Visualize a tire. If you tried to apply just F=ma in calculating how fast you could get the tire to accelerate along the ground, you’d end up with the wrong answer because you’d leave out the force required to also make the tire spin. We can use a yo-yo as a great example. If you just dropped the yo-yo, it would accelerate due to the force of gravity, f=mg where gravity (g) has a value of 9.81m/s^2. Now take that same yo-yo and let it fall down while unwinding from the string. The yo-yo will fall down slower because some of the force is going towards making the yo-yo spin. So, it’s the same with all the parts that spin on a car. We’re going to start off with a little bit of math and then crunch the numbers to see how much the rotating bits of a car contribute to the mass factor.
I’m borrowing this slide from my old professor Dr. Longoria at the U. of Texas at Austin from the course ME 379M/397 Cyber Vehicle Systems. It’s part of a presentation on vehicle performance modeling that you can download. It shows the math equations for the 2d motion of a torque driven wheel. The first equation is F=ma for the Force causing translation in the x direction. The dot over the ‘v’ basically means the first derivative; so, the derivative of a velocity profile/equation is acceleration. The second equation says that Force Z is equal and opposite of the force of gravity, so the wheel isn’t going up or down. So, no displacement in Z direction. The third equation says that Torque_d minus the torque created by Ftx * radius of the wheel (remember, torque = force * distance) is equal to the rotational inertia times the derivative of the angular velocity (= angular acceleration).
This slide shows a few of the rotating bits to be taken into consideration along with the equation for mass factor. Of importance, note that all the rotating parts that are spun up by the transmission (flywheel, clutch, engine) are multiplied by the Gear Ratio (GR) squared! Remember, gears are torque multipliers. As the equation is written in the slide, it calculates the effective mass which is equal to the vehicle mass (mv) plus the effective mass of all the rotating parts.
I made approximate (lots of assumptions…) calculations for the big rotating parts of Project S2000 and assumed a vehicle mass for 1350kg with driver based on my corner weight session.

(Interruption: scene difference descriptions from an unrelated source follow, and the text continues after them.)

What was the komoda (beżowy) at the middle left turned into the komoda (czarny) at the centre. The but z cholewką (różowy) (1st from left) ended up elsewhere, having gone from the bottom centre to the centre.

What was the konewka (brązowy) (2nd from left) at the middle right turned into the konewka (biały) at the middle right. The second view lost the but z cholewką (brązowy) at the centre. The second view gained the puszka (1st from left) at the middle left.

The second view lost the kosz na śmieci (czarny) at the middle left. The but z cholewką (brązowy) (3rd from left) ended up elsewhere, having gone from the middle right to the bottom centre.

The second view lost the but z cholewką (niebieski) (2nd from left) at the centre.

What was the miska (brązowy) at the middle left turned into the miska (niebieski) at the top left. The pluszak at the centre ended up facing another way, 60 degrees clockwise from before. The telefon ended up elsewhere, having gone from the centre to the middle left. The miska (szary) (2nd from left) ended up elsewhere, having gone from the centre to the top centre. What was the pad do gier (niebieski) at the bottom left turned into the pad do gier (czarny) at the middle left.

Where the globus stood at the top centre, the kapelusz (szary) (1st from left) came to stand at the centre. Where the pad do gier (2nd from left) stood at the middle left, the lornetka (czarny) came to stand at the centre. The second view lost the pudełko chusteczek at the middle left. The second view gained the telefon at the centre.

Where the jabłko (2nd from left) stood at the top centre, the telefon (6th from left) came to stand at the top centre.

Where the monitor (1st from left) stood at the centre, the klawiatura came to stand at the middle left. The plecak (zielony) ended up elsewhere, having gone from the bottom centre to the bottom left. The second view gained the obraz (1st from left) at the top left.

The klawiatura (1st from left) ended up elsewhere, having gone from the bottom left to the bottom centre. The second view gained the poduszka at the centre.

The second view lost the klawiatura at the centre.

A paper titled, “Problems of Rotational Mass in Passenger Vehicles” that you can download calculates a mass coefficient which just divides all the terms in the previous mass factor equation by the vehicle mass. Notice the flywheel has the most inertia of the engine connected parts because it’s fairly heavy and has a big radius. Inertia is a function of radius^2, so having a lot of mass out at a far radius exponentially increases the inertia. Comparing the tires to the wheels, the tires only weigh about a third more but have around three times the inertia because the mass is all hung out at a larger radius. The crank and rods account for much less inertia compared the flywheel.